– Ты к чему мне все это рассказываешь?
– К тому. У Георгия есть идеи такие… Он говорит: в каждом человеке живет мертвец. Наша задача его оживить. То есть твоя или моя – оживить себя. Он носится с идеей Христа. Говорит, Христос – это событие. Человечество, современный человек не способен осознать события для своей современной истории. А без осознания события невозможно создать новую культуру.
– Тогда Фрост – событие для американцев.
– Да что твой Фрост! Вот Моррисон, к примеру. Кто такой Моррисон? Он не имеет прочной связи с Америкой. Истинный художник имеет очень опосредованное отношение к миру. У него нет ума в нашем с тобой понимании. Его разум вселенский. Настоящее сознание не имеет отношения к этому ежедневному миру. Поэтому Моррисон – это некое фантастическое, заброшенное место. Явление. Нечто не от мира сего.
– Тебе нельзя слушать этого твоего Георгия. Он плохо кончит, и ты вместе с ним, если будешь его слушать.
– Люба, но ты же просто мещанка, толстая дура!
– Пусть! Пусть я дура, мещанка. В мещанстве есть правда ежедневности, правда, которая помогает выживать.
– Да на кой такая жизнь! Завязанная на мелочах, на тряпках, на мерзких твоих страхах, неуверенности, надеждах – на что? На внуков-правнуков? На хорошую комнату в приличном доме для престарелых?
– Нина, у тебя злоба, которая не имеет никакого отношения ни ко мне, ни к тому, что происходит в мире.
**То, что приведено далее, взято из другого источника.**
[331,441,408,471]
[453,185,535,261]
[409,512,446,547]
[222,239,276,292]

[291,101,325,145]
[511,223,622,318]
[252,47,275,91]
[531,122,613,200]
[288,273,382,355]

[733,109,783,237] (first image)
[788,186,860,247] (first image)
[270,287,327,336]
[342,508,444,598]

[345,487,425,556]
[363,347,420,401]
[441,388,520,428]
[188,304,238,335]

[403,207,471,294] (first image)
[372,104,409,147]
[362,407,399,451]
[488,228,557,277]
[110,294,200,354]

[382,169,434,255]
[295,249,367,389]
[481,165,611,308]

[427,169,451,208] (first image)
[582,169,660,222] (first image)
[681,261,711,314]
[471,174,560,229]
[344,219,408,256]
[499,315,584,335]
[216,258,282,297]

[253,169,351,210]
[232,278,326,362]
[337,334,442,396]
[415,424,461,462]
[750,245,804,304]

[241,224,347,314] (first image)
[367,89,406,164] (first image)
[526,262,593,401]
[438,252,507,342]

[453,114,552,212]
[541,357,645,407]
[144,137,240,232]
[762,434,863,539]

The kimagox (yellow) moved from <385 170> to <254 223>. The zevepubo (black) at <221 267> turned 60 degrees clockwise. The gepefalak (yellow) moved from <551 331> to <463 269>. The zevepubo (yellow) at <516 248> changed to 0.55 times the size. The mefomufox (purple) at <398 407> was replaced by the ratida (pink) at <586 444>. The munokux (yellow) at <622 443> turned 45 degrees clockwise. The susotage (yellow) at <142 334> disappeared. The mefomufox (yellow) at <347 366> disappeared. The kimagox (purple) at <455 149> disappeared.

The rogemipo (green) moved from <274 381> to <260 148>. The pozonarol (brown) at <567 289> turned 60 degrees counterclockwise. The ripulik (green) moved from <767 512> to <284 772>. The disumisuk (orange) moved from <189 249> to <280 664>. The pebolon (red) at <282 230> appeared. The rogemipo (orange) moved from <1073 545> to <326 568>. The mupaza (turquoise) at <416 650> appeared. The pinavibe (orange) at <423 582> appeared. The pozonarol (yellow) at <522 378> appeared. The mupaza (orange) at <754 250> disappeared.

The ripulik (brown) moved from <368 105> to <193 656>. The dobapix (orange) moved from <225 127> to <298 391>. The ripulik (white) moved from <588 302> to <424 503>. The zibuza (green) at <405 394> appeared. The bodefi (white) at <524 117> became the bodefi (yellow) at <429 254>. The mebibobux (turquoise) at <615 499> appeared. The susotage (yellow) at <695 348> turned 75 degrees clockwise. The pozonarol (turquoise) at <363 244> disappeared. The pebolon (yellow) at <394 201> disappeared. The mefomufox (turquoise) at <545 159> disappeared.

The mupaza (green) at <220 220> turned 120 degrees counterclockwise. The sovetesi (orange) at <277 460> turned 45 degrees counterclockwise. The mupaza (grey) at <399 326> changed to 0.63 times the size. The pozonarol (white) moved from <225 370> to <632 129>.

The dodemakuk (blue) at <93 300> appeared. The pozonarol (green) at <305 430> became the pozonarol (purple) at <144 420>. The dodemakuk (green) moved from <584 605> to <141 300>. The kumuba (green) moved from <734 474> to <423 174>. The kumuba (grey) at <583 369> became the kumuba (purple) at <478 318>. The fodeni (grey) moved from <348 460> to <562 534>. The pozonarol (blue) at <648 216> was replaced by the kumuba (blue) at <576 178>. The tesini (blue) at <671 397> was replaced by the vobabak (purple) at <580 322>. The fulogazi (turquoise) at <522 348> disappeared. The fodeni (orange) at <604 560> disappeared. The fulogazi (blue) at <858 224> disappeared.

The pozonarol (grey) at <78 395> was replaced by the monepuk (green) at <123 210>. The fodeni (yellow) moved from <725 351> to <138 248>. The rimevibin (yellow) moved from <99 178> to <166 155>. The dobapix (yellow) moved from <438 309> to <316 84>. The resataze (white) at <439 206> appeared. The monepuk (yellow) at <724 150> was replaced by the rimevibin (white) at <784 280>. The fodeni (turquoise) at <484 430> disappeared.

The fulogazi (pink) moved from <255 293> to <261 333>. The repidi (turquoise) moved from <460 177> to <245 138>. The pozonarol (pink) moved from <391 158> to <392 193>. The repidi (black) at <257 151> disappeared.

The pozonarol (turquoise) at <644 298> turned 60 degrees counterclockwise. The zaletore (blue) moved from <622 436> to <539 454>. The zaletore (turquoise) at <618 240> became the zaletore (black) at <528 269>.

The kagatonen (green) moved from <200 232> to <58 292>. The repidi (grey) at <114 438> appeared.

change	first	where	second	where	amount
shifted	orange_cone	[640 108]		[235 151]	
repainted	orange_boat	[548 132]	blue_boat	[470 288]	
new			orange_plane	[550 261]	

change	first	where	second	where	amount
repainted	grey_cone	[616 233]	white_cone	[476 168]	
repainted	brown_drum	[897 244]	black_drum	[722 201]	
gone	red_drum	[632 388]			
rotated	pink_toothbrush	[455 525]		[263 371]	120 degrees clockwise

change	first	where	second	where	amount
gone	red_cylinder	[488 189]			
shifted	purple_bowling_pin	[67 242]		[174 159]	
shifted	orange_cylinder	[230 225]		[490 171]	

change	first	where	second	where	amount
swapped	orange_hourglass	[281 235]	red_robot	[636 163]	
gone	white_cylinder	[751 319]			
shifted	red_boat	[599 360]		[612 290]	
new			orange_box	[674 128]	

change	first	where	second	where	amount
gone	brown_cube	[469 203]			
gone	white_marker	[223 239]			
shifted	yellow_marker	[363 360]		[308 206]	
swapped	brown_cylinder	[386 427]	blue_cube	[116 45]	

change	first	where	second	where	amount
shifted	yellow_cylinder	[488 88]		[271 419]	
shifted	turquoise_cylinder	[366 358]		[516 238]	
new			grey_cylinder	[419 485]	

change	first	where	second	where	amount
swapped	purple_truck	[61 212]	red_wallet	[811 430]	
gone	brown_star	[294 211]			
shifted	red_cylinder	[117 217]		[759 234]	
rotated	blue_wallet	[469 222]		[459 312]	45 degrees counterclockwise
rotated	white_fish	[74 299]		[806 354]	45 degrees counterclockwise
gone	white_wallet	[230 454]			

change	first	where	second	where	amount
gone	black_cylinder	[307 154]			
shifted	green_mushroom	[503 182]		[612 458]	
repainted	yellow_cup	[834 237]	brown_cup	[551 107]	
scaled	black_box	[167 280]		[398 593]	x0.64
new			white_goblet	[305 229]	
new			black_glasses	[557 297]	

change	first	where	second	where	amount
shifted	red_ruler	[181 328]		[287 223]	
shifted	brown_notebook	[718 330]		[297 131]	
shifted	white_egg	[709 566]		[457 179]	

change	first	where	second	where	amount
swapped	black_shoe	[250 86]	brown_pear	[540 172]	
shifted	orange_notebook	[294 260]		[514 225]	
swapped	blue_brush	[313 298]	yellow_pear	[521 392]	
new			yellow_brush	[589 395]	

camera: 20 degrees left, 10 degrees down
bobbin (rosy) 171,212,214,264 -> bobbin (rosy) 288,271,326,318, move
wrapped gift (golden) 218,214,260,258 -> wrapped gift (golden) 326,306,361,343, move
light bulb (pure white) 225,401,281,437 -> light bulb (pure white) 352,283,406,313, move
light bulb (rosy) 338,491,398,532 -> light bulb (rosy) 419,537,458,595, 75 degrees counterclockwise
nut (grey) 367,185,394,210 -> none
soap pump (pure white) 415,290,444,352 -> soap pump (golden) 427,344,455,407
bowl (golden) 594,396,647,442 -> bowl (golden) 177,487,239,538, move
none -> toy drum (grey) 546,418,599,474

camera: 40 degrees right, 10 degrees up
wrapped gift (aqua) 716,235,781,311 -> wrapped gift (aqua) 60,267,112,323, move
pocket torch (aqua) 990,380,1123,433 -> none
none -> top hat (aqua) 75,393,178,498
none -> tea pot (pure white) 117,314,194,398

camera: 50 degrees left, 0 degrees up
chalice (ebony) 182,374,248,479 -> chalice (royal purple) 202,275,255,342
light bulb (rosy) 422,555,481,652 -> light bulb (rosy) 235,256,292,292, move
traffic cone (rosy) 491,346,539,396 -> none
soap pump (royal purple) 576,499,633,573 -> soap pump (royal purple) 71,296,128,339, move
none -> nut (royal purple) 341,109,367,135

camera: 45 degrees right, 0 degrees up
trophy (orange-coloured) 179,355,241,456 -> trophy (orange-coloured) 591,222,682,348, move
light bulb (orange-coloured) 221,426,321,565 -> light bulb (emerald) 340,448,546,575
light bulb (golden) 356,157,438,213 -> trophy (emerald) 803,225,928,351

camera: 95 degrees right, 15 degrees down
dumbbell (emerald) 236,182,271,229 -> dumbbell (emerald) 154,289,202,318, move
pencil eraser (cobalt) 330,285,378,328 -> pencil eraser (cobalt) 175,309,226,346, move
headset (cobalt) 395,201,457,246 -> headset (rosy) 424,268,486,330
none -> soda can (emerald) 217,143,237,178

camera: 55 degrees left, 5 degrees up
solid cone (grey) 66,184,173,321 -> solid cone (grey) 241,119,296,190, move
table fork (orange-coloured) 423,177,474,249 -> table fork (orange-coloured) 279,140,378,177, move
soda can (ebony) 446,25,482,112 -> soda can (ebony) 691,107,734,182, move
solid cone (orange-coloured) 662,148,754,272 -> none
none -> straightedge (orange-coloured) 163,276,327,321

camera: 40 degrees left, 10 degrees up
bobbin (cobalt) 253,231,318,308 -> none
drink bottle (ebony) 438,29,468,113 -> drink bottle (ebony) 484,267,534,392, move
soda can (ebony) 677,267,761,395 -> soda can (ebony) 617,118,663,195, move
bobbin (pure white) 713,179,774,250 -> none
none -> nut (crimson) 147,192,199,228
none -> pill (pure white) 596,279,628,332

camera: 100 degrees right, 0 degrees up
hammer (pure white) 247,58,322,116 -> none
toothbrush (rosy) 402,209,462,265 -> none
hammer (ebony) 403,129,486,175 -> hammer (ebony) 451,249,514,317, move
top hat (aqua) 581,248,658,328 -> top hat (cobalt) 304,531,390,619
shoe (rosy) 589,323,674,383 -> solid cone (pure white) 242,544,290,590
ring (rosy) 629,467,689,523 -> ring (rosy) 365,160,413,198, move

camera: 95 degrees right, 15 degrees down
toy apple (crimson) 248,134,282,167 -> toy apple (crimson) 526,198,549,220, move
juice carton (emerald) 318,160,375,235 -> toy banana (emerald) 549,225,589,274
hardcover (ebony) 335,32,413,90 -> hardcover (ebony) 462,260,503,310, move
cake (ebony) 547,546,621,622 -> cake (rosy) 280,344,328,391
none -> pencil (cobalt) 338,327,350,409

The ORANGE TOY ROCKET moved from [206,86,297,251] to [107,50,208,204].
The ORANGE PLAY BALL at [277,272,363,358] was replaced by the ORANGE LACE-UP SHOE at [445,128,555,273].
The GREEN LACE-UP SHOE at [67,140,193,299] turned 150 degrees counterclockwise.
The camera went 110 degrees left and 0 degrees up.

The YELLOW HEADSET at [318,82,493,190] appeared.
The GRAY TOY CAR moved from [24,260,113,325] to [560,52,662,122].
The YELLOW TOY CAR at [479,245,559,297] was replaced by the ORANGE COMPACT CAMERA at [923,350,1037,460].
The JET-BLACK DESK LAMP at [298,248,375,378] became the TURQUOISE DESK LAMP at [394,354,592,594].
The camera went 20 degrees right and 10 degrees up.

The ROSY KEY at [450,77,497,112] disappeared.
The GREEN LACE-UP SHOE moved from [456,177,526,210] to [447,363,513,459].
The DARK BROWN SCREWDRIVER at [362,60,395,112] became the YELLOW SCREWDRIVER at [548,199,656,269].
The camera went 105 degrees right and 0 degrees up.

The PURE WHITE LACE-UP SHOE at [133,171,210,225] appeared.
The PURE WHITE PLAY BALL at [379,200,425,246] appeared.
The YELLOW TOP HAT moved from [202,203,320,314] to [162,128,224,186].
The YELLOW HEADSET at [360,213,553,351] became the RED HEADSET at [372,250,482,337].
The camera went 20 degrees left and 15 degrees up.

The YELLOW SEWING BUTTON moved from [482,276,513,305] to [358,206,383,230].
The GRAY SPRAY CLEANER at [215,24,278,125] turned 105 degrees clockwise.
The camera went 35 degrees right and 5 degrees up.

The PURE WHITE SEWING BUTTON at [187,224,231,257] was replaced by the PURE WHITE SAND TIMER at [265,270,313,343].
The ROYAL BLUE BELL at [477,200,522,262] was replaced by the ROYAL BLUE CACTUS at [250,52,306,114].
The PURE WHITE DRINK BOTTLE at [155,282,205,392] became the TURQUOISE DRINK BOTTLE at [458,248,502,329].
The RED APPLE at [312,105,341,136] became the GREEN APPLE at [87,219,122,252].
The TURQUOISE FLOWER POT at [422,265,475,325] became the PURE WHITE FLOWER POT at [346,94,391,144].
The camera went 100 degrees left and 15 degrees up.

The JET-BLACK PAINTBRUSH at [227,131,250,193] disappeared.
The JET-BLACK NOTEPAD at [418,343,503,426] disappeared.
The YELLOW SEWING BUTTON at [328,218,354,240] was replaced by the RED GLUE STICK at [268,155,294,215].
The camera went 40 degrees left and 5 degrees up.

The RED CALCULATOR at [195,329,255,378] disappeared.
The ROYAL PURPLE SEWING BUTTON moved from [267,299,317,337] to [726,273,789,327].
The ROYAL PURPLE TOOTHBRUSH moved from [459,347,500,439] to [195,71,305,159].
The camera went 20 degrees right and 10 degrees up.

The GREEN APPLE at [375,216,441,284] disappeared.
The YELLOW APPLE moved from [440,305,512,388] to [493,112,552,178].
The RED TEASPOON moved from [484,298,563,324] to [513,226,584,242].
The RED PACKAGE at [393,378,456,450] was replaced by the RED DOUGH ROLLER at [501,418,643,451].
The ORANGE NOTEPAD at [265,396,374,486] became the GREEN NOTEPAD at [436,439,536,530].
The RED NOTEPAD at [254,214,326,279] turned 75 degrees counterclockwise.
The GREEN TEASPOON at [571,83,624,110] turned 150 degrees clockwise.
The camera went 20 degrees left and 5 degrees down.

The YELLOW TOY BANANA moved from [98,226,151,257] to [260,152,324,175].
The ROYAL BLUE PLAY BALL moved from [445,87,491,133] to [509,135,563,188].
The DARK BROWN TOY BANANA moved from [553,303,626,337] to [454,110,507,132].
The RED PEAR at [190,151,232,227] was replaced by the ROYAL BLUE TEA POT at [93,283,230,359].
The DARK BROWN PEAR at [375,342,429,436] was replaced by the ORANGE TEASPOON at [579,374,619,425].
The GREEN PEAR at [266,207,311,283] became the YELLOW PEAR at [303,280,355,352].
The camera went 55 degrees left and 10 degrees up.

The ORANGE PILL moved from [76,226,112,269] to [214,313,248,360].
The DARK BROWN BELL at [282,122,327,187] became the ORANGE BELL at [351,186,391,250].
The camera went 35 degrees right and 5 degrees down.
– А к чему тогда? Ну скажи мне поскорей! Ты же у нас такая умная, все знаешь, ведаешь, насквозь людей видишь, психологиня хренова…
– Ты это зря… После всего… ну, после… после… всего. Зачем ты?
– Это я зачем? Это ты… анализируешь, копаешь… Что ты все выискиваешь?
И она стала судорожно хвататься за смятую простыню, потянулась за сумкой, рванула из ее чрева пачку сигарет, бросила, схватила джинсы с кресла, подняла сапоги с ковра, а потом села на постель, потерянно озираясь. Увидела Любу, зябко кутавшуюся в плащ поверх простыни, накинутой на голые плечи, наблюдавшую за ней настороженно и с материнской жалостью, запустила шикарным своим сапогом в гостиничную стену. Каблук ударился о косяк двери, и в тот же момент, как будто это было эхо от удара, из коридора раздался истошный крик.
– А-а-а-а! – кричала женщина.
А после этого стало тихо.
Они переглянулись.
– Ты слышала?
– Ага… Да, слышала.
– Вот они все твои теории – мол, каждое слово отзовется, – внезапно охрипнув, прошептала Нина.